What is required: Give back exactly the stretch of data below from the line holding "- Since Inception" through the line holding "## Investment Objective", both ends included, and leave the remaining lines out.

Data under study:
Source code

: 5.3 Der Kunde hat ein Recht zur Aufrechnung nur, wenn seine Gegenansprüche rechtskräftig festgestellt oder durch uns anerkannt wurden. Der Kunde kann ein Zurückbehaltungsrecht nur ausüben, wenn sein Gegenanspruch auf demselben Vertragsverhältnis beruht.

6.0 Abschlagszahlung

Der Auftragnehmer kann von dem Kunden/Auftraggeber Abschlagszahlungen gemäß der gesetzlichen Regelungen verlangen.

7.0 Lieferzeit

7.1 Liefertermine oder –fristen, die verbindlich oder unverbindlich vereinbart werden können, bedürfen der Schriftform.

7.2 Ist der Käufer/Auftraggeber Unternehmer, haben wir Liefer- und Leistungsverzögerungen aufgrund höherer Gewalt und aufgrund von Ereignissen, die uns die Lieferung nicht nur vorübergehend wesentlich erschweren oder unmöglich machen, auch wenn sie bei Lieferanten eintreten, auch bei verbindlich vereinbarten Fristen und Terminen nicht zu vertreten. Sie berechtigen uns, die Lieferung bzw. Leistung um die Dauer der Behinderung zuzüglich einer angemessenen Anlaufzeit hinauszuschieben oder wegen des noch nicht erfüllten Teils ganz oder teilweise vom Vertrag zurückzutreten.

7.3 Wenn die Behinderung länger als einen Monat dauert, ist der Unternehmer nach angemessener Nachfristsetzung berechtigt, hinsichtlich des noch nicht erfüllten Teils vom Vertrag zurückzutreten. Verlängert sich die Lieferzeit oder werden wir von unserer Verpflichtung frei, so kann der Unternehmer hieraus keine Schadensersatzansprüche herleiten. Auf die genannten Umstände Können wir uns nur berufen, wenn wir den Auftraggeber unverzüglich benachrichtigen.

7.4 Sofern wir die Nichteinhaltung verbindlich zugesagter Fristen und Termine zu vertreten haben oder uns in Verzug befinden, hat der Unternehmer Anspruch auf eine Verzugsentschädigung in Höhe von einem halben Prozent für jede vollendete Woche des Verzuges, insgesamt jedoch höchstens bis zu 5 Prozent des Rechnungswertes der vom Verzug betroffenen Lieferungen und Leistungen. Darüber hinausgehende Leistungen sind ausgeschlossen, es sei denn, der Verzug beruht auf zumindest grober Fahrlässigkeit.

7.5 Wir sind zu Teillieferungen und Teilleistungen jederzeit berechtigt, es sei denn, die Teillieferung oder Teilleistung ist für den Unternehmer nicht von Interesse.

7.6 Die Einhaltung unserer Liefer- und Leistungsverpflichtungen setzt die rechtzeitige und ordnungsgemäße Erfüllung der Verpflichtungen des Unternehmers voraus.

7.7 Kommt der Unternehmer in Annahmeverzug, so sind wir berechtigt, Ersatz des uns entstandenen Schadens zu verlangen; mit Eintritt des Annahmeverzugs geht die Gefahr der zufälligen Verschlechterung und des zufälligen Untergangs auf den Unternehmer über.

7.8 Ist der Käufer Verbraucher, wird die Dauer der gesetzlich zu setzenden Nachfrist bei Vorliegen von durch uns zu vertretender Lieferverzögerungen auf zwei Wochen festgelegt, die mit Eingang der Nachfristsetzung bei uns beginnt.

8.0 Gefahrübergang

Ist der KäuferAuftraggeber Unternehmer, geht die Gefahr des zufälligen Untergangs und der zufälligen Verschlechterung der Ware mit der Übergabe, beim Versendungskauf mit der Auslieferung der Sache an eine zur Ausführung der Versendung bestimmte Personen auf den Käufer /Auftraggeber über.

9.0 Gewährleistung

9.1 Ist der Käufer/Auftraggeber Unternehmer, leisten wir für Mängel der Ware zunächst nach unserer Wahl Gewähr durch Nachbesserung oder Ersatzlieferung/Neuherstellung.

==

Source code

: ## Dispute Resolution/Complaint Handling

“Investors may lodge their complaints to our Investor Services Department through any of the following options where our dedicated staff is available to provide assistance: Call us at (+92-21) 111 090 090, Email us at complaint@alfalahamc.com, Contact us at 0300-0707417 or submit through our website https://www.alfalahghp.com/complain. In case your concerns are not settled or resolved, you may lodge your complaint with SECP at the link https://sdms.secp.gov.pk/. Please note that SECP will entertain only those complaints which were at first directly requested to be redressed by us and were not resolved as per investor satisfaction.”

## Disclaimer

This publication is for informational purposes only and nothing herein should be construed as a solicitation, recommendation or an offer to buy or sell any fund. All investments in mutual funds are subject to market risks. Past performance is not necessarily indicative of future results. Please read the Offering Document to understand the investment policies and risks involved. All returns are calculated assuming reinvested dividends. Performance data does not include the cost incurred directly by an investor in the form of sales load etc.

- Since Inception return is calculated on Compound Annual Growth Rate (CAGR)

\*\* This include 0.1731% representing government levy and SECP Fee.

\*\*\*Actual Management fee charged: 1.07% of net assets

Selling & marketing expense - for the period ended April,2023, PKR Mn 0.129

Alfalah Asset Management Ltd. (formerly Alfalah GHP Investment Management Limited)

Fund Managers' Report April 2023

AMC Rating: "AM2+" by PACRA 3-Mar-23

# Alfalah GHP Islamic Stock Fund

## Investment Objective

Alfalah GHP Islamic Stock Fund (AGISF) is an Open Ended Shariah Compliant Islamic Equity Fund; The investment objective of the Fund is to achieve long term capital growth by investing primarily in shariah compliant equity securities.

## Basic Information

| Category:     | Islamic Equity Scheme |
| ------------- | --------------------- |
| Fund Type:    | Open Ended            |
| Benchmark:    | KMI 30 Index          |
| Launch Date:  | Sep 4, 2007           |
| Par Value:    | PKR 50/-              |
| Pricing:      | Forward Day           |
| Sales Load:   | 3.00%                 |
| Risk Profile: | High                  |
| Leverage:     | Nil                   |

Result of this exercise:
- Since Inception return is calculated on Compound Annual Growth Rate (CAGR)

\*\* This include 0.1731% representing government levy and SECP Fee.

\*\*\*Actual Management fee charged: 1.07% of net assets

Selling & marketing expense - for the period ended April,2023, PKR Mn 0.129

Alfalah Asset Management Ltd. (formerly Alfalah GHP Investment Management Limited)

Fund Managers' Report April 2023

AMC Rating: "AM2+" by PACRA 3-Mar-23

# Alfalah GHP Islamic Stock Fund

## Investment Objective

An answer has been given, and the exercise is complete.